--- begin Page text ---

Photos by Allison Murphy www.RuthRocks.com
Review by Brian Turk
The 19th Annual Telluride Blues and Brews Festival didn’t officially kick off until Friday at noon, but I decided to start my music filled weekend getting down with Little Feat at the Bluebird Theatre in Denver on Thursday night. It was the best decision I made all weekend. (What was the worst? Not getting the number of the beautiful woman I danced with at Anders Osborne’s late night set before going out for fresh air and not being able to get back in because it was one-in-one-out.) Little Feat sounded like a band in its prime, its heyday, on top of its game. Paul Barrere was simply on fire, and he crop-dusted the crowd with his poisonous licks, giving absolutely everything he had-and then some! The only other time I had seen Little Feat live was in 1998 at Carter-Finley Stadium in Raleigh, and they were opening for Jimmy Buffett. The sound I heard fit well with the headliner’s upbeat “Caribbean Soul”, and it sure as hell made me dance-but it seemed to be missing the grime of the Little Feat I heard coming out of my speakers at home. Thursday night’s show gave me the down and dirty Little Feat sound I was looking for, and it felt like a proper roadhouse throw down. Little Feat outside during day-light is nothing like Little Feat in a theatre at night. To fully experience Little Feat, you need to be breathing the same stale air as them. A ripping “Spanish Moon” is what turned on the switch for the night, and a “Dixie Chicken >Tennessee Jed > Dixie Chicken” that lasted nearly half an hour and had teases of “Lively Up Yourself” “Scarlet Begonias” and “Jessica” blew the fuse. Little Feats Bluebird show was something special, and newer songs like “Rooster Rag” and “A Church Falling Down” fit right in. This is a new chapter for these 40 year rock and roll veterans, and quite possibly on of their best to date.

--- end Page text ---
--- begin Information provided ---

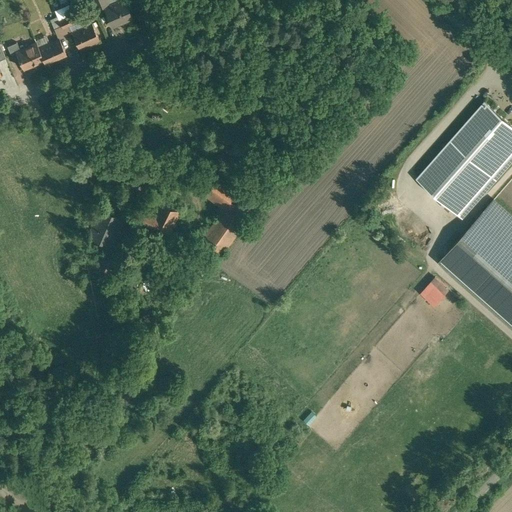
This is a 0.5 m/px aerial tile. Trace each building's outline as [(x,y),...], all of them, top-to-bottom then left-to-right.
[(124,0),(121,0),(105,7),(113,25),(132,17),(124,0)] [(59,19),(53,6),(46,9),(50,19),(54,28),(61,25),(59,19)] [(50,19),(46,9),(40,12),(44,22),(50,19)] [(73,13),(59,19),(61,25),(62,27),(76,21),(73,13)] [(92,23),(72,32),(79,48),(99,39),(92,23)] [(61,25),(54,28),(58,38),(59,38),(66,35),(62,27),(61,25)] [(58,38),(39,47),(44,59),(45,63),(66,54),(59,38),(58,38)] [(17,41),(7,46),(15,63),(21,60),(17,51),(20,49),(17,41)] [(20,49),(17,51),(21,60),(24,67),(27,67),(28,67),(34,65),(35,63),(44,59),(39,47),(36,42),(20,49)] [(511,125),(485,101),(418,177),(462,216),(511,160),(511,125)] [(231,192),(210,224),(232,239),(253,207),(231,192)] [(511,217),(493,200),(441,259),(511,322),(511,217)] [(179,211),(160,201),(154,213),(150,211),(145,209),(142,208),(134,225),(165,240),(179,211)] [(120,218),(103,210),(99,221),(96,220),(89,235),(106,242),(112,229),(115,230),(120,218)] [(105,255),(99,268),(108,272),(114,259),(105,255)]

--- end Information provided ---

* _Problems and tasks_
a – List the songs that the concert review says were teased during the "Dixie Chicken >Tennessee Jed > Dixie Chicken" sequence.
b – Check each statement against the concert review and answer yes or no, quoting the words that decide it: (i) the reviewer had seen Little Feat live once before, in 1998; (ii) Little Feat was the headliner at that 1998 show; (iii) the Bluebird Theatre show took place on Friday.
c – According to the concert review, how long did the "Dixie Chicken >Tennessee Jed > Dixie Chicken" sequence last?
Base every answer on the concert review alone.

* _Results_
a – "Lively Up Yourself," "Scarlet Begonias" and "Jessica"

b –
(i) Yes: "The only other time I had seen Little Feat live was in 1998 at Carter-Finley Stadium in Raleigh"
(ii) No: "they were opening for Jimmy Buffett"
(iii) No: "at the Bluebird Theatre in Denver on Thursday night"

c – Nearly half an hour.